The unions and management will now have two months to cool off. But will that help along their negotiations? SEIU Local 1021, which represents engineers and custodial workers, doesn't seem to think so.
"We have bargained unsuccessfully with this employer from May 13 to June 30, 2013 with no true indication from the district that it intended to reach an agreement," the unions wrote in a letter to the investigative board. "We have no reason to believe that if a 60 day cooling off period were created, we would not be standing then on the precipice of another work stoppage without an agreement."
Meanwhile, to put a human face on a labor standoff that has provoked sometimes nasty reactions from the public, we ran a couple profiles of BART workers on the SFBG.com Politics blog last week. The response was so passionate and overwhelming, we decided to run them in the paper as well:
First we met Robert Earl Bright, a 47-year-old transit vehicle mechanic at the Hayward yards, where he's been for three years. BART trains seem tame compared to the machines he used to work with, starting out as an Air Force mechanic working on cargo planes.
It's that experience he draws from when he said BART's policies are becoming increasingly dangerous.
Bright is tall but soft-spoken, and while we sat at a bench in a courtyard at Lake Merritt BART station, he talked about the shortcuts BART has taken lately, and how overtime and consolidation are bad practices for everyone involved.

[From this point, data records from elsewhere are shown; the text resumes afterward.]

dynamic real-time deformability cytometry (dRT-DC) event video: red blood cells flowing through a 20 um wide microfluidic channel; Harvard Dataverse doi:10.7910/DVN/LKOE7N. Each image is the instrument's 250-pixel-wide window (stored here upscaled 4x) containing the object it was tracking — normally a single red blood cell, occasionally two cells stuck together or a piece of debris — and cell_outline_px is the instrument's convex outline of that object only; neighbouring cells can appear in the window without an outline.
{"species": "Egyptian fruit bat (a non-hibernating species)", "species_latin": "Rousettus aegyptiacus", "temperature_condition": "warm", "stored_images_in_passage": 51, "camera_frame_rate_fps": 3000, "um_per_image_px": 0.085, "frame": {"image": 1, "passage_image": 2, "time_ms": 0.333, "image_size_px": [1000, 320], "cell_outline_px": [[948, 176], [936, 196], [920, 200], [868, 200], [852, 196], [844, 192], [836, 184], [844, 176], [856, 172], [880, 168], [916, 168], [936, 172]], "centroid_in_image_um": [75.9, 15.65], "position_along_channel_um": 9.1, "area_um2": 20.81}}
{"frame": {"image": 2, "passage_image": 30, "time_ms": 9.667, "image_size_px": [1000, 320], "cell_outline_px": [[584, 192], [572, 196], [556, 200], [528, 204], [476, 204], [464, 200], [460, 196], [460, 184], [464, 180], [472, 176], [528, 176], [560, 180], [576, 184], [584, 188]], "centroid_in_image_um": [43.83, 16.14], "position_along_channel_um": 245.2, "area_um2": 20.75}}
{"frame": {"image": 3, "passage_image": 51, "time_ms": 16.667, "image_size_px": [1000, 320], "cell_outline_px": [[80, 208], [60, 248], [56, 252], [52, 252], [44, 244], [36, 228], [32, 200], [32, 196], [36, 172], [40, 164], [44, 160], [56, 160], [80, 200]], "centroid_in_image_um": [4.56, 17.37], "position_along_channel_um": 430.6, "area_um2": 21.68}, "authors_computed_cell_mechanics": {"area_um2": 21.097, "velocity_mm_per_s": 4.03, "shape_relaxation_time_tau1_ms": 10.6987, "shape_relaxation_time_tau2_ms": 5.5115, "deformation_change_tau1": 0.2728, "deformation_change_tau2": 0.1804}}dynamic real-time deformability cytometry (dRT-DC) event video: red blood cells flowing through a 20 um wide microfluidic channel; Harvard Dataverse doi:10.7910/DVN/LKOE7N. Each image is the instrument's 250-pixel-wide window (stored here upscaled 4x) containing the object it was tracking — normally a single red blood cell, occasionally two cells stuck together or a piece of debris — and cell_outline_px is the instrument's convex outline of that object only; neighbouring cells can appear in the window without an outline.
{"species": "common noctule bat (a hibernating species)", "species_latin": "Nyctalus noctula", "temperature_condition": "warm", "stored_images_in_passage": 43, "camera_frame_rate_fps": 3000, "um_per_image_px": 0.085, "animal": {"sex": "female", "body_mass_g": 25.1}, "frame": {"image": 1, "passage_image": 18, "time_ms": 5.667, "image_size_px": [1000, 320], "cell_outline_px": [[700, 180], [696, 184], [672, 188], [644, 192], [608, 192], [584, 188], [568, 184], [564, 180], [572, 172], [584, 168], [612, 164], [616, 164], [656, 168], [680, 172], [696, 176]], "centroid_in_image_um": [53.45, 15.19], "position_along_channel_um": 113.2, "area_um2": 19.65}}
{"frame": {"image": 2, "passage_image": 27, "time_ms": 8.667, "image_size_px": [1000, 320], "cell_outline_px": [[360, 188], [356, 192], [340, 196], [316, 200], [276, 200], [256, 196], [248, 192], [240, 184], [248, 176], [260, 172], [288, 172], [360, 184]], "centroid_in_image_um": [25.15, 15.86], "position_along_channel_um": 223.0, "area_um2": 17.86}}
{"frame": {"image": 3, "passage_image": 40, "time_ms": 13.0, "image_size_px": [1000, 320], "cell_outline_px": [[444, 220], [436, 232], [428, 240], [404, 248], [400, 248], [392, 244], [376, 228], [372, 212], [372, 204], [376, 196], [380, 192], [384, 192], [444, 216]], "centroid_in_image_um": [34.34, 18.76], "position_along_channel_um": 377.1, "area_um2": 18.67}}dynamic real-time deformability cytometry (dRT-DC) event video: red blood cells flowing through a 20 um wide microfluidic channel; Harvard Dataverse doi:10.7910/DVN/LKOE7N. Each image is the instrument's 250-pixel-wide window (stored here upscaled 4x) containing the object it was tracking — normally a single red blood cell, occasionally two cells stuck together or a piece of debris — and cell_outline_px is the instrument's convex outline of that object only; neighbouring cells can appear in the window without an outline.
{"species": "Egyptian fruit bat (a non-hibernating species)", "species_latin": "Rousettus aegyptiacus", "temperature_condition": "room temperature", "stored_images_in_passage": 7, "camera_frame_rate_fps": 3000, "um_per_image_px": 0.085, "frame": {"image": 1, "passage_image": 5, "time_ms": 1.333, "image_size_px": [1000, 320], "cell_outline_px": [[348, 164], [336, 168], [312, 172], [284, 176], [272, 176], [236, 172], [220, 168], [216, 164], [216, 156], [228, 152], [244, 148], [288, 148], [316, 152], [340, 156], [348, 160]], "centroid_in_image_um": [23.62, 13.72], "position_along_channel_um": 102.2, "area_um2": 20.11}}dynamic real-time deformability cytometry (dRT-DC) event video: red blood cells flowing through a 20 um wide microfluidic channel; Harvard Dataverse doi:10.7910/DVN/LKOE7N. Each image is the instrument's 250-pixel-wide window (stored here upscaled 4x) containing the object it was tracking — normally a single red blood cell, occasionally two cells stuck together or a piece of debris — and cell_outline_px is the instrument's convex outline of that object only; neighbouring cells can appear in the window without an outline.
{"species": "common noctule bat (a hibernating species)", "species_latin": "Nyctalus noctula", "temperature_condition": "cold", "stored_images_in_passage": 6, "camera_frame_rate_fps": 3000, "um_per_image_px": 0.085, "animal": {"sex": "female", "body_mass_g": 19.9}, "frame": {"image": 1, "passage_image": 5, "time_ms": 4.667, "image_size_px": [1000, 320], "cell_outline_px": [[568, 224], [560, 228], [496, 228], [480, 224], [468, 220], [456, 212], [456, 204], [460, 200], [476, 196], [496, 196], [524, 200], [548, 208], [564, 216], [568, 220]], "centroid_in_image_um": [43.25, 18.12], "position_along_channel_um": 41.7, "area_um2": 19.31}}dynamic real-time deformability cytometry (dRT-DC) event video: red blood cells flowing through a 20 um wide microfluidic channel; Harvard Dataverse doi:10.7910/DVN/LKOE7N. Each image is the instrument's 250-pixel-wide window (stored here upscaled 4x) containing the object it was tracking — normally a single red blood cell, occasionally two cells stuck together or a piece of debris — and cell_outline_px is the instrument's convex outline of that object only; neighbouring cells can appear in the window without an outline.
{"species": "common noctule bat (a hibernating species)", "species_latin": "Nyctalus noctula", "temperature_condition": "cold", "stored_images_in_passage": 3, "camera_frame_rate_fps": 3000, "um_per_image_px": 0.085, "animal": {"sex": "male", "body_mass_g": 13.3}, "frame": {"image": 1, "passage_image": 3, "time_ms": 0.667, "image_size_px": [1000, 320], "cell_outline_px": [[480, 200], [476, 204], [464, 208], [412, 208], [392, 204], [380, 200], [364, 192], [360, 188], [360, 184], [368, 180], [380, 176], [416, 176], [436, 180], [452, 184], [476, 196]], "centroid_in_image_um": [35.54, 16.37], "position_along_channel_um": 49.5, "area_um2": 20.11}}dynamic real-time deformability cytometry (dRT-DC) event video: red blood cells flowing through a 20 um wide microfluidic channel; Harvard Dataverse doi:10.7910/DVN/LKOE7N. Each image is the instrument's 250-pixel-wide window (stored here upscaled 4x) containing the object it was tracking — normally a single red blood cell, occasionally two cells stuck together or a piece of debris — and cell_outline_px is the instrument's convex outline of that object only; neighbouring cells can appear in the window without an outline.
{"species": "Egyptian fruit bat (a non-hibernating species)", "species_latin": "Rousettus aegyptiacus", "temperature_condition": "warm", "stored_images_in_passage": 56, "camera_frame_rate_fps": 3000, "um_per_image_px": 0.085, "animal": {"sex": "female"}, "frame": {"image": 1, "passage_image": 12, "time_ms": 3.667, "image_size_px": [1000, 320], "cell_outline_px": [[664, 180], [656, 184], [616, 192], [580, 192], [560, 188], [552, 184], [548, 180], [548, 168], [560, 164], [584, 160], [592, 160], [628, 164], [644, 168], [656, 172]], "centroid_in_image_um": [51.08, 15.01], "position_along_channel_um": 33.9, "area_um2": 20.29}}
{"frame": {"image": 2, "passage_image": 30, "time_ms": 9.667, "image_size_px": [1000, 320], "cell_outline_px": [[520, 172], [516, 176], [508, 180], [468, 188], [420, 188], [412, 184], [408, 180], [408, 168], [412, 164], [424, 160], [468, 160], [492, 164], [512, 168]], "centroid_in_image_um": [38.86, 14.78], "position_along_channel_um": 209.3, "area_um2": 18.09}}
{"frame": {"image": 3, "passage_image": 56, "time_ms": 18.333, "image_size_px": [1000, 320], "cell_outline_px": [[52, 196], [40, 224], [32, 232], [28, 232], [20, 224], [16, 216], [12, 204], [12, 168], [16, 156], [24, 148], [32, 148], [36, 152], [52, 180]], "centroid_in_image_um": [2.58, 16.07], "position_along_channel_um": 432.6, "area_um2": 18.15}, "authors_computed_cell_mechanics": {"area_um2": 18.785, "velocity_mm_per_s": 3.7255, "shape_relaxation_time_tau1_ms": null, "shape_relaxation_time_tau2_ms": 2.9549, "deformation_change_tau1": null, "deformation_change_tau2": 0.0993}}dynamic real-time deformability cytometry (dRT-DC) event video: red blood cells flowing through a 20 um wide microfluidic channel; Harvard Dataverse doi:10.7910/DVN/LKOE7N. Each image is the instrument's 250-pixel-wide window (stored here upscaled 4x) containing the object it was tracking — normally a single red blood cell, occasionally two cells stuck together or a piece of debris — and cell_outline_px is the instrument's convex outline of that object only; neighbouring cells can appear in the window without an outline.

There used to be specific workers called Power & Way controllers who looked out for workers on the train tracks and made sure they were safe, he said, but those responsibilities were consolidated into a separate train controller position. Since then, Bright saw the death of a colleague, a mechanic who switched from a graveyard shift to a day shift and was hit by an oncoming train.
Only after the death did BART take steps to ensure parts of the track where there was less clearance safe from trains were marked, he said.